Once you’ve held a piece of property for some time, there could be several options to pursue, depending on your business model and pool of investors. You might decide to hold the place, refinance it, or sell. As you make transactions, you’ll want to let others know. Spreading the word about your real estate investment activity can lead to more connections.

Building a Portfolio

Most likely when you acquire a property, you’ll have a plan in place which will dictate the long-term objectives. Your partner and other investors may be interested in holding the property, or they might be looking to move on after several years. If others take their return and shift funds elsewhere, you’ll have to decide whether you can maintain the place on your own and still get the return you want.

Refinancing could be brought into the discussion, although in today’s market, this step may not enable investors to get the same return on equity that they could take out in the past. In the past, refinancing could have brought a lower interest rate and enabled investors to take cash out from the equity. However, as debt service coverage ratios have become more conservative, along with the proceeds, in some cases a refinance to take out cash may not be possible. It could be a time to think about selling to get a return on equity.

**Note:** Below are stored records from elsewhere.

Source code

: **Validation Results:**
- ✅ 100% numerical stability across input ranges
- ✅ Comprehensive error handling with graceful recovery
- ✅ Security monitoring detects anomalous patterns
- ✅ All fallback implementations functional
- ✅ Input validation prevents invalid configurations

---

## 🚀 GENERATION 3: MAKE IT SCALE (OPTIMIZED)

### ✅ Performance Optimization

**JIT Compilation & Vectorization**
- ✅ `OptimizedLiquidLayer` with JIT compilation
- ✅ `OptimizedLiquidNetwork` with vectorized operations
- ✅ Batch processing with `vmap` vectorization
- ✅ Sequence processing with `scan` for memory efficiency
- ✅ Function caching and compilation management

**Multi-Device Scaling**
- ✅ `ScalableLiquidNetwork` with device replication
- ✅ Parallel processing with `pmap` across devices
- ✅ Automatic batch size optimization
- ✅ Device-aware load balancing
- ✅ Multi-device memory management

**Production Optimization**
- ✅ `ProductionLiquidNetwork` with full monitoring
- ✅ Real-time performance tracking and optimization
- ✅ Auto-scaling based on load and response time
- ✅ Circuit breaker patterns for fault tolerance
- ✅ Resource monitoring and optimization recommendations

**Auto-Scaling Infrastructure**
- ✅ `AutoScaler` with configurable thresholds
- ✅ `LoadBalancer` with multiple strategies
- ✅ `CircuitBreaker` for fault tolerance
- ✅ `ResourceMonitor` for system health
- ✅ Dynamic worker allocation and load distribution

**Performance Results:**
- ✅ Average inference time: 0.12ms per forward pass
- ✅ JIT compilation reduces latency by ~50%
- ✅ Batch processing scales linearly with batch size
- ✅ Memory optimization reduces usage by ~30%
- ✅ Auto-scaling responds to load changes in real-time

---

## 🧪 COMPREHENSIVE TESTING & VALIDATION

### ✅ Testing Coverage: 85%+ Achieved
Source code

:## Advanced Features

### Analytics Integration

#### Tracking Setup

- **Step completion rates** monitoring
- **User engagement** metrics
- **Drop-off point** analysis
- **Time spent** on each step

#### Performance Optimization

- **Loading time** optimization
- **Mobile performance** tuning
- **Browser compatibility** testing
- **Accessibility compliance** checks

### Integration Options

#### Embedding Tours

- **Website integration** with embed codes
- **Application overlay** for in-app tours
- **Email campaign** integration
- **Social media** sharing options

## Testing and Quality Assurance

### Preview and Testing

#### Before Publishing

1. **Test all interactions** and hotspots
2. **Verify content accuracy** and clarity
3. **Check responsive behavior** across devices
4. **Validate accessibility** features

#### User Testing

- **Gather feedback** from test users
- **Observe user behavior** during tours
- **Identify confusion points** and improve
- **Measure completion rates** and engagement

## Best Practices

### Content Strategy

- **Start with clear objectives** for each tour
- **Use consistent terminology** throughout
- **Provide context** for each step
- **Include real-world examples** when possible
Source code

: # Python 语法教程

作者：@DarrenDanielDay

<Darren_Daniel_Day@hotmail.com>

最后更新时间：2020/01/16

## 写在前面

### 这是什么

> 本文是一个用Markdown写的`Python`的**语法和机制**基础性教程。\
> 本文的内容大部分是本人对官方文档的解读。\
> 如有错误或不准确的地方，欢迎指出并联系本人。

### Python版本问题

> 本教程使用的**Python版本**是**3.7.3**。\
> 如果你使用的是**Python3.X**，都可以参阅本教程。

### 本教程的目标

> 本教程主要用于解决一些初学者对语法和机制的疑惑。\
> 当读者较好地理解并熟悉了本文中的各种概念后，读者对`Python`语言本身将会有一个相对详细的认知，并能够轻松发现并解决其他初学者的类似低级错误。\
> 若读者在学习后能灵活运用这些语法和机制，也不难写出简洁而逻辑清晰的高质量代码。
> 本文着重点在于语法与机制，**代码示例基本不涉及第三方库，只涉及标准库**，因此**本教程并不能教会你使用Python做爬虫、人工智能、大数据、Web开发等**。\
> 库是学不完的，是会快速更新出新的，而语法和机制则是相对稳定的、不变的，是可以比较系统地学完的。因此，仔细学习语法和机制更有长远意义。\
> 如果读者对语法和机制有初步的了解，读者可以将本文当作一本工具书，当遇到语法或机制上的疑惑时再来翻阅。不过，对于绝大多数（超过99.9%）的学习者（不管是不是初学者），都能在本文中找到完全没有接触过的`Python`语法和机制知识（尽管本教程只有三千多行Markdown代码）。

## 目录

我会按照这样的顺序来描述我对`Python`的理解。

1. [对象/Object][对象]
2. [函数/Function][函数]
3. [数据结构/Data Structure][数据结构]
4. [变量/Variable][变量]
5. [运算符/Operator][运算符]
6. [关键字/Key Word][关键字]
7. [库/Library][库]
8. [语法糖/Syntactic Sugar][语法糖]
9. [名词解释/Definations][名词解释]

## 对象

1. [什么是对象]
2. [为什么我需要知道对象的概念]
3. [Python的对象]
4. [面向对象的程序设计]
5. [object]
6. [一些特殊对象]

If holding the property or refinancing won’t provide your desired return, you might consider selling the place. If you do, you’ll want to work with a knowledgeable investment sales broker. Look for someone with a laid-out marketing strategy who will share your opportunity with a broad audience. Check that the broker has a strong track record and a reasonable timeline in place based on the market conditions.

As you think about selling, you’ll want to talk to your accountant about the tax implications. They can help you understand what your potential capital gains could be. They’ll also look at taxes from a federal and local level. Knowing what your after-tax scenario will be may make it easier to determine what you want to do with the asset.

Section 1031 of the IRS tax code allows you to exchange one property for another of like-kind without having to pay capital gains tax. Often called a 1031 exchange, there are rules you’ll have to follow for this process, including acquiring another property (or properties) as an investment and using a qualified intermediary to hold your funds in escrow. You’ll typically have 45 days after closing on the first property to identify the next acquisition (or acquisitions), and you’ll need to close on them within 180 days of closing on the first place.

Spread the Word

As you acquire real estate assets, you’ll want to let others know of your activity. Some real estate professionals who have been guests on my podcast “The Insider’s Edge to Real Estate Investing” do an incredible job of promoting the properties they are closing. These include Steve Kachanian from Klosed, and Jeffrey Znaty and George Giannopoulos from Kings Capital.

Spreading the word about your track record brings several benefits. Primarily, this strategy can help you stay top of mind for investment sales brokers. These professionals are often very busy with listings that they’re trying to sell. If you’re demonstrating that you’re active, brokers will be more in tune with what type of asset you’re interested in. The adage that “deals lead to more deals” is certainly true.

Certainly, acquiring an initial property takes time and effort. After crossing that hurdle, you can think about building your real estate portfolio. As you move forward, you’ll want to develop a strategy around cultivating your brand and reaching your target audience. Let others know what you’re doing and what you’re interested in, and you’ll likely find an increasing number of opportunities for your next investments.